In this display we see a representation of a mortar crew, albeit with one crewman and an artillery officer. Other full-size dioramas include US paras and German tank and signals troops. Note the close-fitting winter ‘balaclava’ and reversible winter suit of this army (not SS) mortar crewman. The officer’s sheepskin jacket could have been a left over from service on the Eastern Front where Peiper’s older hands had recently served. He also wears the brown leather and felt winter boots that had been developed for service in Russia.

Leaving the centre of the village we now head for the high ground to the north east. Referring to the battle map we are at the junction of the road from Hassoumont and Borgoumont and the Nabonruy Stream. The stream is crossed by a narrow but sturdy stone bridge that may well be the original which carried defenders and attackers over this small but significant watercourse.


As with most real natural features represented on wargames maps you really have to see them to appreciate the effect they had on movement during a battle. The Nabonruy Stream is narrow but deeply cut, with boggy or wooded ground bordering its banks, making it impossible for armour to cross under winter conditions. The sign announcing La Gleize is followed by a sharp left hand bend providing ideal ambush conditions for the Tiger II and supporting troops that blocked Task Force George’s route from Borgoumont (entry point US 5 on the battle map). To the left the stream tumbles down the hillside to flow beneath the road (to Ruy) that is marked on the battle map as entry point US 4.

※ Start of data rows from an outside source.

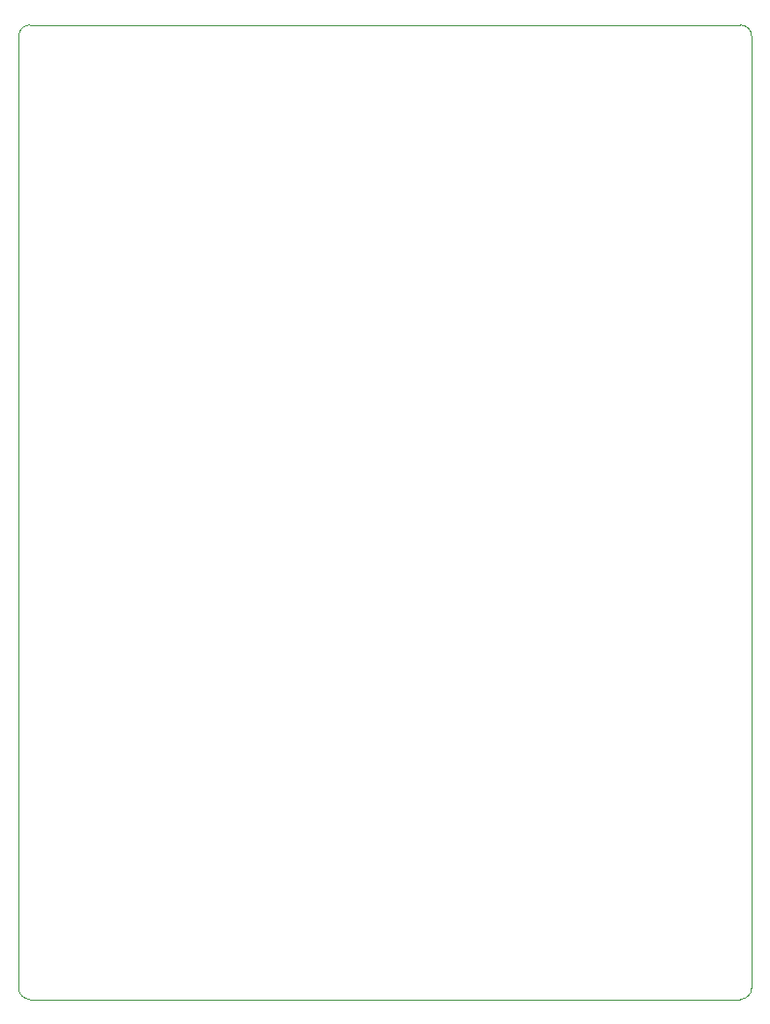
<source format=gm1>
G04 #@! TF.GenerationSoftware,KiCad,Pcbnew,9.0.3*
G04 #@! TF.CreationDate,2026-02-04T16:51:12-05:00*
G04 #@! TF.ProjectId,ControlBoard_v1,436f6e74-726f-46c4-926f-6172645f7631,rev?*
G04 #@! TF.SameCoordinates,Original*
G04 #@! TF.FileFunction,Profile,NP*
%FSLAX46Y46*%
G04 Gerber Fmt 4.6, Leading zero omitted, Abs format (unit mm)*
G04 Created by KiCad (PCBNEW 9.0.3) date 2026-02-04 16:51:12*
%MOMM*%
%LPD*%
G01*
G04 APERTURE LIST*
G04 #@! TA.AperFunction,Profile*
%ADD10C,0.050000*%
G04 #@! TD*
G04 APERTURE END LIST*
D10*
X155780000Y-124116000D02*
G75*
G02*
X154780000Y-123116000I0J1000000D01*
G01*
X218780000Y-123116000D02*
G75*
G02*
X217780000Y-124116000I-1000000J0D01*
G01*
X154780000Y-123116000D02*
X154780000Y-40116000D01*
X155780000Y-39116000D02*
X217780000Y-39116000D01*
X217780000Y-39116000D02*
G75*
G02*
X218780000Y-40116000I0J-1000000D01*
G01*
X154780000Y-40116000D02*
G75*
G02*
X155780000Y-39116000I1000000J0D01*
G01*
X155780000Y-124116000D02*
X217780000Y-124116000D01*
X218780000Y-40116000D02*
X218780000Y-123116000D01*
M02*

</source>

Now shifting to the west of the village, this shot from the N33 (leading to Stoumont and entry point US 2 on the battle map) shows the view of the village that greeted Task Force Jordan and 3 rd Battalion, 11 9 th Infantry as they emerged from the cover of roadside woodland on December 23rd.

Behind the building to the right lies the Dinheid, from where a Panther and Mk IV dominated the N33. Led by TF Jordan, the 119 th Infantry were also held up by a road block and mines, whilst more infantry advanced through the difficult boggy woodland on the high ground to the north (entering from US 1 on the battle map). Eventually they managed to link up with elements of CCB advancing from Borgoumont, but a fierce defence kept the US forces out of the village proper. In the middle distance is the lower road that continues westwards to Cheneux (or entry point US 3 on the battle map). Cheneux lay on the other side of the Ambleve, high on a shoulder of the valley side. It was defended by a company of panzer grenadiers and flak wagons against US paratroops from 82 nd Airborne who had advanced from Werbomont (see page 62).

Like many prominent battlefield locations in the Ardennes , La Gleize is well worth a visit, its museum alone providing a powerful reason to linger. Although many of the buildings have been rebuilt – a common necessity for all the villages that saw fighting in 1944 – the layout and surrounding countryside are little changed. It is also very close to Stoumont (see page 20), so the real terrain behind two Battle of the Bulge scenarios can easily be examined in one trip.